Он перечитал письмо и остался доволен. Оно ему показалось лаконичным и вместе с тем полным внутреннего достоинства. Он никогда не видел дипломатической ноты, которую посол одной великой державы вручает послу другой великой державы, но, по его представлениям, такая нота выдерживается в похожем стиле — вежливая, сдержанная и без экивоков.
Он нажал на звонок и приказал стюарду, убиравшему его спальню, прислать к нему Альберта Пизмарча.
При обмене дипломатическими нотами первостепенную роль играет посланник, и Монти нутром чуял, что Альберт Пизмарч, непосредственный виновник несчастья, — идеальный кандидат. После беглого осмотра шлюпочной палубы он удостоверился, что Фуксия опять играет в кольца, из чего вытекало, что посреднику придется изрядно попотеть, побегав вверх-вниз по лестнице. Мысль о взмокшем Альберте Пизмарче, карабкающемся по ступенькам, нашла живой отклик в его душе.

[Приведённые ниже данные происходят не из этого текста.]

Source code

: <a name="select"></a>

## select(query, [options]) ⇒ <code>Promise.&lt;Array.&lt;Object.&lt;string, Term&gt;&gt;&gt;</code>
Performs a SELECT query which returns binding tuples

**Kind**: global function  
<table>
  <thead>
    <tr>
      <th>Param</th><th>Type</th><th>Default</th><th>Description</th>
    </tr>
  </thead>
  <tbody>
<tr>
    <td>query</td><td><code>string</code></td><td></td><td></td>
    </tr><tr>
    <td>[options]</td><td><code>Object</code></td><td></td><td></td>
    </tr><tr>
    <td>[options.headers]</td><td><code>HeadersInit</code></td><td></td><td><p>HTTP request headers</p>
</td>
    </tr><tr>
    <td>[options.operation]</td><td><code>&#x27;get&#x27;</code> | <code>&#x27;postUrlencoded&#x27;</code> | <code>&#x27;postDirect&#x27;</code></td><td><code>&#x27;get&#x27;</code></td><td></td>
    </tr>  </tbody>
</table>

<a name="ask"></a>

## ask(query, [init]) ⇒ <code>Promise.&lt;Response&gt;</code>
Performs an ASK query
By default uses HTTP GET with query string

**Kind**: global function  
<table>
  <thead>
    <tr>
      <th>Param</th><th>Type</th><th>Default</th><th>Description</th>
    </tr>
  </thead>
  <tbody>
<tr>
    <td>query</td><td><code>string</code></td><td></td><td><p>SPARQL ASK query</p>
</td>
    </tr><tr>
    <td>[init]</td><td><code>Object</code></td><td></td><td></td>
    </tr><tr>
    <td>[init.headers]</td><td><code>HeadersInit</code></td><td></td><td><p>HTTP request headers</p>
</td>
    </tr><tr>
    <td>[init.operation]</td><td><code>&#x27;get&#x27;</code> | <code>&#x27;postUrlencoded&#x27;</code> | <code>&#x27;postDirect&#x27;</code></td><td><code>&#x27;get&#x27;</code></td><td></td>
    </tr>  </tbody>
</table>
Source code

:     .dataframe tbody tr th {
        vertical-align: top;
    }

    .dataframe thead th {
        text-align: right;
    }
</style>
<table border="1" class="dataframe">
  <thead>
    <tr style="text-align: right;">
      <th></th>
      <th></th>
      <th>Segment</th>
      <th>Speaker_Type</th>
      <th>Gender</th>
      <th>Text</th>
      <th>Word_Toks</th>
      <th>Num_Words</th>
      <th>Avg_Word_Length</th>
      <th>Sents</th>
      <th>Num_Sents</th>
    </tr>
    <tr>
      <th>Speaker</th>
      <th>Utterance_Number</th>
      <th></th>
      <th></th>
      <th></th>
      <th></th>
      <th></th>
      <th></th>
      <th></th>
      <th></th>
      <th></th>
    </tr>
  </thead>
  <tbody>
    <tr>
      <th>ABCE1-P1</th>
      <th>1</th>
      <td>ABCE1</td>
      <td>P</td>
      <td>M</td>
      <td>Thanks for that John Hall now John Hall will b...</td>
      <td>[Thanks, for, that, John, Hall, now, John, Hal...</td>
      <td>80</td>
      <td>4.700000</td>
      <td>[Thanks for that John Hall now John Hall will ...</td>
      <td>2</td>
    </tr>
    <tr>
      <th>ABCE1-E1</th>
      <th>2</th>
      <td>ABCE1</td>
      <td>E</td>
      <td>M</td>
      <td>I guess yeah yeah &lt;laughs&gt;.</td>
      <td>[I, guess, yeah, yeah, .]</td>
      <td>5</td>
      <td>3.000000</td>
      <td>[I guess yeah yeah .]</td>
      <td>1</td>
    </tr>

Вскоре послышались далекие звуки «Свадебной песни пахаря», и появился Альберт Пизмарч.
— Здорово, Пизмарч.
— Добрый день, сэр.
— Передайте эту записку мисс Флокс и принесите ответ. Мисс Флокс на шлюпочной палубе.
На лице вошедшего стюарда было написано неодобрение, поскольку Монти потревожил его в тот самый момент, когда он собирался поваляться и спокойно выкурить трубку. При последних словах неодобрение стало заметнее. Он брезгливо поджал губы на манер испанской дуэньи и состроил до боли знакомую Монти гримасу. Сомнения быть не могло: стюарда беспокоила моральная сторона дела.
— Разумно ли это, сэр?
— Хм-м-м…
— Конечно, я вполне отдаю себе отчет, — продолжил Альберт Пизмарч с чувством оскорбленного достоинства, что было вполне в его стиле, — что не вправе критиковать и делать замечания, но возьму на себя смелость заметить, что за время пути я к вам весьма привязался, сэр, и болею за вас всем сердцем. Но, при всем моем уважении, разумно ли это, спрашиваю я. Естественно, если вы настаиваете, я подчинюсь и доставлю письмо мисс Флокс, ибо всегда рад услужить, но позвольте спросить напоследок: разумно ли это?